SPARCstation 1
| SPARCstation 1+ | |
| Codename | Campus | 
|---|---|
| Also known as | 4/60 | 
| Developer | Sun Microsystems | 
| Manufacturer | Sun Microsystems | 
| Product family | SPARCstation | 
| Type | Workstation | 
| Release date | April 12, 1989 | 
| Availability | July 1989 | 
| Introductory price | US$8,995–15,400 | 
| Units sold | Over 120,000 | 
| Operating system | |
| CPU | LSI Logic SPARC at 20 MHz (1) or 25 MHz (1+) | 
| Memory | 1–64 MB | 
| Predecessor | Sun-4 | 
| Successor | SPARCstation 2 | 
| Related | SPARCstation IPC | 
The SPARCstation 1 (Sun 4/60, code-named Campus) is the first of the SPARCstation series of SPARC-based workstations sold by Sun Microsystems. The design originated in 1987 by a Sun spin-off company, UniSun, which was soon re-acquired. The SPARCstation 1 has a distinctive slim enclosure (a square 3-inch-high "pizza box") and was first announced in April 1989; the first units shipped in July that year.

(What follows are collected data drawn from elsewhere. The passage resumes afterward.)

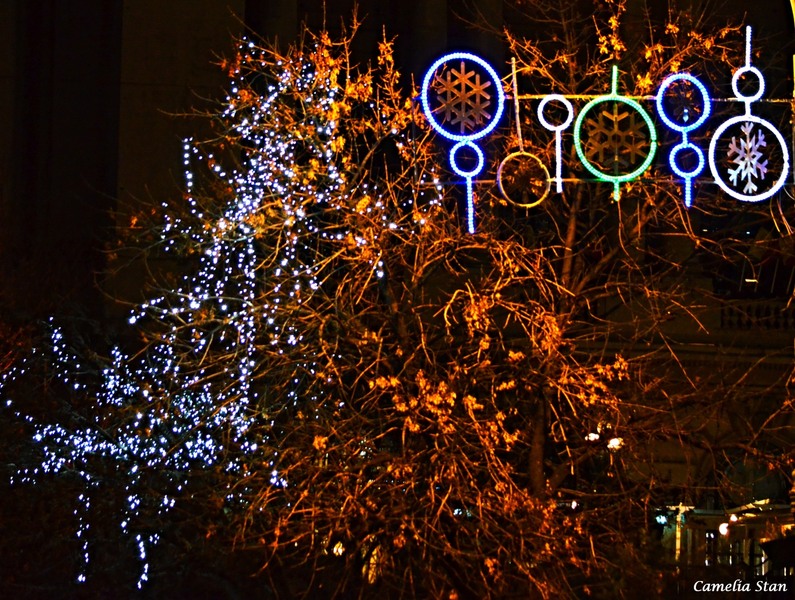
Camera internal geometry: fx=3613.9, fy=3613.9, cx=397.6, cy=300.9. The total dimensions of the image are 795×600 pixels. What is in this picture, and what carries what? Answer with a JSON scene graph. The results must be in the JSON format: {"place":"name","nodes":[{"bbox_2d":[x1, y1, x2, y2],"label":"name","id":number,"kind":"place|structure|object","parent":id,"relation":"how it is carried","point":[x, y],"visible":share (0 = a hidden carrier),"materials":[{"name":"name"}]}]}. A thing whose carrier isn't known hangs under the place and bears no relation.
{"place":"outdoors","nodes":[
{"label":"outdoors","id":0,"kind":"place"},
{"bbox_2d":[0,0,794,548],"label":"building","id":1,"kind":"structure","parent":0,"point":[513,14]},
{"bbox_2d":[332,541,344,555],"label":"lamp","id":2,"kind":"object","parent":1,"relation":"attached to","point":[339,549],"visible":0.53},
{"bbox_2d":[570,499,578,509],"label":"light","id":3,"kind":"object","parent":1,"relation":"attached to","point":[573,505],"visible":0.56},
{"bbox_2d":[585,431,599,441],"label":"lamp","id":4,"kind":"object","parent":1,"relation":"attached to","point":[597,435],"visible":0.62,"materials":[{"name":"white"}]},
{"bbox_2d":[607,437,623,450],"label":"lamp","id":5,"kind":"object","parent":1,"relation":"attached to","point":[612,442],"visible":0.58,"materials":[{"name":"white"}]},
{"bbox_2d":[720,298,794,330],"label":"balustrade","id":6,"kind":"object","parent":1,"relation":"attached to","point":[724,314],"visible":0.46,"materials":[{"name":"white stone"}]},
{"bbox_2d":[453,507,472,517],"label":"light","id":7,"kind":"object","parent":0,"point":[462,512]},
{"bbox_2d":[657,500,794,575],"label":"building","id":8,"kind":"structure","parent":0,"point":[712,516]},
{"bbox_2d":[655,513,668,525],"label":"lamp","id":9,"kind":"object","parent":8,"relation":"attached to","point":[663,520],"visible":0.7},
{"bbox_2d":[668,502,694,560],"label":"pole","id":10,"kind":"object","parent":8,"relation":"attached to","point":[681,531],"visible":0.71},
{"bbox_2d":[703,531,717,564],"label":"window","id":11,"kind":"structure","parent":8,"relation":"in","point":[710,538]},
{"bbox_2d":[718,522,729,535],"label":"lamp","id":12,"kind":"object","parent":8,"relation":"attached to","point":[724,525],"visible":0.72,"materials":[{"name":"white glass"}]},
{"bbox_2d":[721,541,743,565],"label":"window","id":13,"kind":"structure","parent":8,"relation":"in","point":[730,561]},
{"bbox_2d":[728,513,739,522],"label":"lamp","id":14,"kind":"object","parent":8,"relation":"attached to","point":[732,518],"visible":0.81,"materials":[{"name":"white"}]},
{"label":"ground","id":15,"kind":"structure","parent":0},
{"bbox_2d":[81,0,789,599],"label":"tree","id":16,"kind":"object","parent":15,"relation":"on","point":[523,493],"visible":0.93,"materials":[{"name":"plant"}]},
{"bbox_2d":[0,43,408,595],"label":"string lights","id":17,"kind":"object","parent":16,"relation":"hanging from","point":[166,440],"visible":0.91},
{"bbox_2d":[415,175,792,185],"label":"string","id":18,"kind":"object","parent":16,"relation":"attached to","point":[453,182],"visible":0.68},
{"bbox_2d":[449,138,484,232],"label":"ornament","id":19,"kind":"object","parent":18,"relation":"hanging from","point":[470,201],"visible":0.93,"materials":[{"name":"blue plastic"}]},
{"bbox_2d":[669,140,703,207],"label":"light","id":20,"kind":"object","parent":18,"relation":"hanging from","point":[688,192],"visible":0.93,"materials":[{"name":"blue plastic"}]},
{"bbox_2d":[439,94,793,102],"label":"string","id":21,"kind":"object","parent":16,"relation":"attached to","point":[774,101],"visible":0.71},
{"bbox_2d":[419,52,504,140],"label":"light","id":22,"kind":"object","parent":21,"relation":"hanging from","point":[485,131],"visible":0.98,"materials":[{"name":"blue plastic"}]},
{"bbox_2d":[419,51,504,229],"label":"light decoration","id":23,"kind":"object","parent":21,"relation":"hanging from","point":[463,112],"visible":0.98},
{"bbox_2d":[510,57,523,151],"label":"light","id":24,"kind":"object","parent":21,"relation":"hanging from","point":[518,122],"visible":0.89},
{"bbox_2d":[498,56,553,208],"label":"ornament","id":25,"kind":"object","parent":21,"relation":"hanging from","point":[528,205],"visible":0.95,"materials":[{"name":"yellow plastic"}]},
{"bbox_2d":[536,95,573,196],"label":"ornament","id":26,"kind":"object","parent":21,"relation":"hanging from","point":[563,101],"visible":0.95,"materials":[{"name":"white plastic"}]},
{"bbox_2d":[574,65,657,202],"label":"ornament","id":27,"kind":"object","parent":21,"relation":"hanging from","point":[592,103],"visible":0.97,"materials":[{"name":"green plastic"}]},
{"bbox_2d":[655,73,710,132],"label":"light","id":28,"kind":"object","parent":21,"relation":"hanging from","point":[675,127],"visible":0.95,"materials":[{"name":"blue plastic"}]},
{"bbox_2d":[657,72,709,207],"label":"ornament","id":29,"kind":"object","parent":21,"relation":"hanging from","point":[675,149],"visible":0.96,"materials":[{"name":"blue plastic"}]},
{"bbox_2d":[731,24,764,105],"label":"light","id":30,"kind":"object","parent":21,"relation":"hanging from","point":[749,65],"visible":0.89,"materials":[{"name":"white plastic"}]},
{"bbox_2d":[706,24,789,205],"label":"ornament","id":31,"kind":"object","parent":21,"relation":"hanging from","point":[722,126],"visible":0.98,"materials":[{"name":"white plastic"}]},
{"bbox_2d":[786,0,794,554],"label":"pole","id":32,"kind":"object","parent":15,"relation":"on","point":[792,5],"visible":0.74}
]}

Based on an LSI Logic RISC CPU running at 20 MHz, with a Weitek 3170 (or 3172) FPU coprocessor, it was the fourth Sun computer (after the 4/260, 4/110 and 4/280) to use the SPARC architecture and the first of the sun4c architecture. The motherboard has three SBus slots, built-in AUI Ethernet, 8 kHz audio, and a 5 MB/s SCSI-1 bus. The basic display runs at 1152 × 900 in 256 colours, and monitors shipped with the computer were 16 to 19 inch greyscale or colour. Sun released the SPARCstation 1+, an upgrade to the SPARCstation 1 which increased the clock speed of the CPU to 25 MHz among other hardware improvements, in 1990.

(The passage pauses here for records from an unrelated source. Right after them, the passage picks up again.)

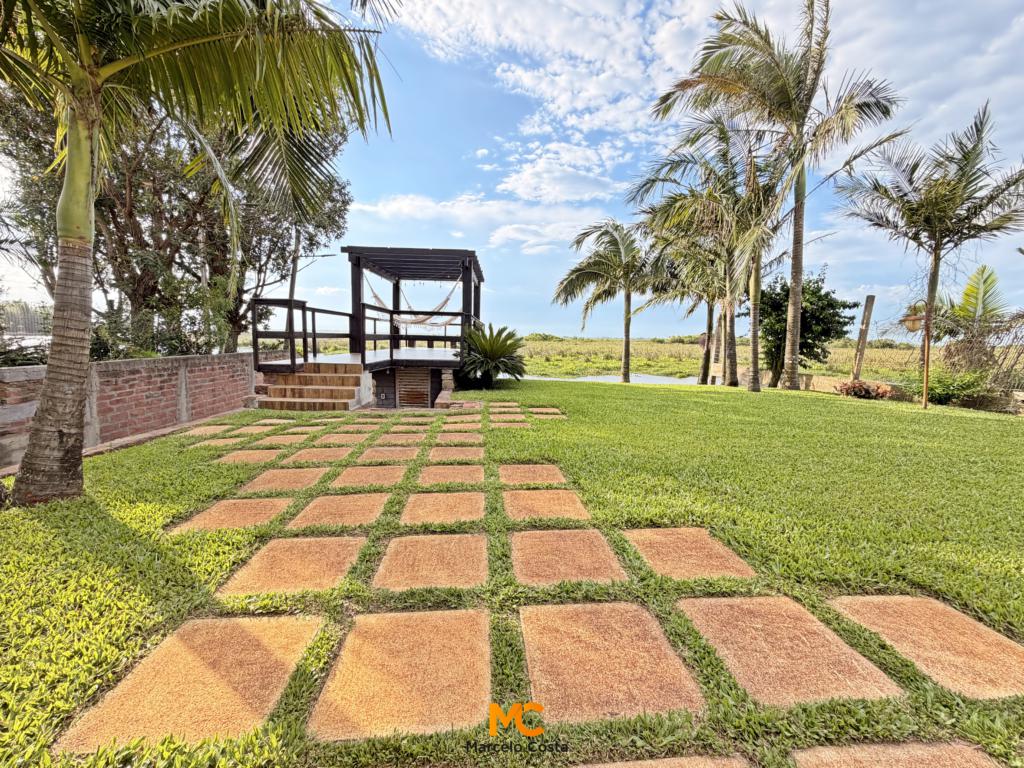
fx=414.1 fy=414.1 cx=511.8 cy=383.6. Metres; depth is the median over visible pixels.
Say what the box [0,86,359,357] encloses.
tree
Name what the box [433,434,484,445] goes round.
paving stone
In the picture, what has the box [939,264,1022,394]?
shrub
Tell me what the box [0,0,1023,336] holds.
sky
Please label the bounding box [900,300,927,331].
lamp
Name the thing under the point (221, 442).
paving stone
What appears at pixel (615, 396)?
lawn
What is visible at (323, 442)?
paving stone
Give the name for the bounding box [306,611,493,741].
paving stone
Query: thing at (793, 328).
palm tree
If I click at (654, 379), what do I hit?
pond
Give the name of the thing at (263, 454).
paving stone
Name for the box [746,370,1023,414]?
low wall
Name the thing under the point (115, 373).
brick wall
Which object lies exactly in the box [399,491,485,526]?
paving stone
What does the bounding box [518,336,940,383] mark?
marsh grass
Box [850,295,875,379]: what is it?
wooden post
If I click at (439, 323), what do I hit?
hammock
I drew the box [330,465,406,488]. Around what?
paving stone
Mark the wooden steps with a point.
(338, 390)
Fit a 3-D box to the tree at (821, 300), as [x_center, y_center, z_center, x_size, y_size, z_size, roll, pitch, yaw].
[10.085,-1.986,14.805,3.516,4.272,3.534,0,7,-3]
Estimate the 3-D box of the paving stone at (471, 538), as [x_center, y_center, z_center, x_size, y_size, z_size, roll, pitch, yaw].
[-0.475,1.099,2.561,0.637,0.067,0.664,0,7,-3]
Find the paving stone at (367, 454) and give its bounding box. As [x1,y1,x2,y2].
[354,446,420,463]
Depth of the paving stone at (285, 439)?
5.55 m
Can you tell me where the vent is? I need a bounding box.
[395,368,431,407]
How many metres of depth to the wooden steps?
8.48 m
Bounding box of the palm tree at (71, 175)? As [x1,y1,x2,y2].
[0,0,399,504]
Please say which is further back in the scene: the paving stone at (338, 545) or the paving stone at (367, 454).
the paving stone at (367, 454)
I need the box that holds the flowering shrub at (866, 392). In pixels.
[834,379,893,399]
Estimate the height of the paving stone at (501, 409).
0.065 m
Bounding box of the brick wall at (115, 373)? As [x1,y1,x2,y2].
[0,351,263,469]
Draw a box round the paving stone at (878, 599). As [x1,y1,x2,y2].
[829,595,1023,699]
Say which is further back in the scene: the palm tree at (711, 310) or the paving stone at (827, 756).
the palm tree at (711, 310)
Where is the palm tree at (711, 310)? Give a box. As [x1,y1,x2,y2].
[641,219,731,386]
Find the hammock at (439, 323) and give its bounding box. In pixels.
[367,275,464,326]
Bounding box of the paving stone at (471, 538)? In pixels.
[374,533,487,590]
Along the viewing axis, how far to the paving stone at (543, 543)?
2.55 m
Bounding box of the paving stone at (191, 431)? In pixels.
[181,424,234,435]
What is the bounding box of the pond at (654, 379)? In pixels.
[531,373,705,384]
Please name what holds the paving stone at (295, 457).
in the lawn at (615, 396)
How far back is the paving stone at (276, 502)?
3.16 m
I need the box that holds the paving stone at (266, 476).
[238,467,327,492]
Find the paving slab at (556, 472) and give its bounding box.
[498,463,568,486]
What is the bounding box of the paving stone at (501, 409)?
[488,406,525,415]
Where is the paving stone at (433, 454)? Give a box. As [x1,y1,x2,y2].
[426,446,485,462]
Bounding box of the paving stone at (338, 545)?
[219,534,365,597]
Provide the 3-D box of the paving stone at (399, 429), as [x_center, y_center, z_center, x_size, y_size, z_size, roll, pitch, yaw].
[-1.609,0.715,6.261,0.616,0.079,0.563,0,7,-3]
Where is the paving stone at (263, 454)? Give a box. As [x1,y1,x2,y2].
[215,449,281,464]
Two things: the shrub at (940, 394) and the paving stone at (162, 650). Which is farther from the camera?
the shrub at (940, 394)
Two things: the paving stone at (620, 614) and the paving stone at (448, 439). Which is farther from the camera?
the paving stone at (448, 439)
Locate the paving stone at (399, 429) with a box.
[381,425,431,434]
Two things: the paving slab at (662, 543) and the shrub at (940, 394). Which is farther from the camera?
the shrub at (940, 394)
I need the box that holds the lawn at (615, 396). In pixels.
[0,373,1022,767]
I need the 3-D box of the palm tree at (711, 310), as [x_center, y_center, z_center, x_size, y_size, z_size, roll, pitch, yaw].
[7.139,-3.754,15.993,4.582,7.682,4.698,0,7,-3]
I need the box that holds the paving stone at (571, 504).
[503,489,591,522]
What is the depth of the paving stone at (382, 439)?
5.69 m
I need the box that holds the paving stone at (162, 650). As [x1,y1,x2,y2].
[55,614,323,754]
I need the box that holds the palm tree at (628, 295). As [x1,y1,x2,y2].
[553,219,667,382]
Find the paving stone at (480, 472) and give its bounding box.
[416,465,485,486]
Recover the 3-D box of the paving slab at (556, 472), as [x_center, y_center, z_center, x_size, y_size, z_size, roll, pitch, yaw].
[0.193,0.939,4.216,0.664,0.074,0.692,0,7,-3]
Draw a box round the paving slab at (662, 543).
[622,526,756,582]
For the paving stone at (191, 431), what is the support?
in the lawn at (615, 396)
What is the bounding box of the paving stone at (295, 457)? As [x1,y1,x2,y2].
[281,445,352,464]
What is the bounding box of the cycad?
[454,322,527,388]
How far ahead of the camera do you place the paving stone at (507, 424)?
6.63 m
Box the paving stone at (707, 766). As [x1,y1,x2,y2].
[570,753,755,767]
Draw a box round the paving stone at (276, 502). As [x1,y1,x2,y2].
[169,497,292,532]
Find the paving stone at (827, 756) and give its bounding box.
[792,740,1004,765]
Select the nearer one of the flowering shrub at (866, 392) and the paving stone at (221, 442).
the paving stone at (221, 442)
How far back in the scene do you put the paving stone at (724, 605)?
1.78 m
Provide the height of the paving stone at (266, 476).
0.066 m
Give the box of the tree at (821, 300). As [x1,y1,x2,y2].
[753,265,857,385]
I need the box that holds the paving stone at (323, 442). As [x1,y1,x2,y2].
[309,434,364,446]
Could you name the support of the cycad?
on the lawn at (615, 396)
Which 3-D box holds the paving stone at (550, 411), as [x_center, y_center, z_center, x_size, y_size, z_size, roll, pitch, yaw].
[0.634,0.549,7.834,0.637,0.070,0.634,0,7,-3]
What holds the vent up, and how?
in the wooden gazebo
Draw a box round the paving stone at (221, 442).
[186,437,243,448]
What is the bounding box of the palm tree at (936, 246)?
[841,103,1023,409]
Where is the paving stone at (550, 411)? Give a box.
[528,407,565,416]
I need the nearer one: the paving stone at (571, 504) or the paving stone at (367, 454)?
the paving stone at (571, 504)
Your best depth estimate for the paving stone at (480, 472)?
4.13 m
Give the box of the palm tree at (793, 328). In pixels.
[647,0,906,391]
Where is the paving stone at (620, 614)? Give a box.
[521,601,710,725]
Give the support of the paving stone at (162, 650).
in the lawn at (615, 396)
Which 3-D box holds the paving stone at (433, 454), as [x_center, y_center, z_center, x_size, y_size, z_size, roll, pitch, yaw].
[-0.665,0.848,4.966,0.688,0.067,0.658,0,7,-3]
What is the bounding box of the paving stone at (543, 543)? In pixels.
[512,528,629,585]
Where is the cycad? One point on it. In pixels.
(495, 351)
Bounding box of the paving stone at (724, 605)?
[678,596,907,708]
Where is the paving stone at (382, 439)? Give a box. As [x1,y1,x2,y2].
[370,432,426,445]
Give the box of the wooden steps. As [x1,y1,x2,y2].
[252,361,370,410]
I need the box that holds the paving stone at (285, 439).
[251,434,307,447]
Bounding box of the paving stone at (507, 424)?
[488,420,530,429]
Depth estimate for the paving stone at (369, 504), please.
3.25 m
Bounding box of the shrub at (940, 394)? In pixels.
[907,368,987,405]
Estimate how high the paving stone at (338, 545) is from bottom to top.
0.067 m
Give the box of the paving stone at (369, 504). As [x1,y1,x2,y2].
[288,492,390,529]
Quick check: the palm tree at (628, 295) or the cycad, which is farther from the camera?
the palm tree at (628, 295)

Designed for ease of production to compete with high-end PCs or Macs, its principal competitors were the IBM PS/2 Model 80, the NeXT Computer, and Sun's own 3/80. It sold for between about US$8,995, with no hard disks, to US$15,400 with a hard disk (equivalent to $22,817–39,064 in 2024). Within the first 18 months of its introduction, over 120,000 units were sold. Sun ended support for the SPARCstation 1 and 1+ in 1995.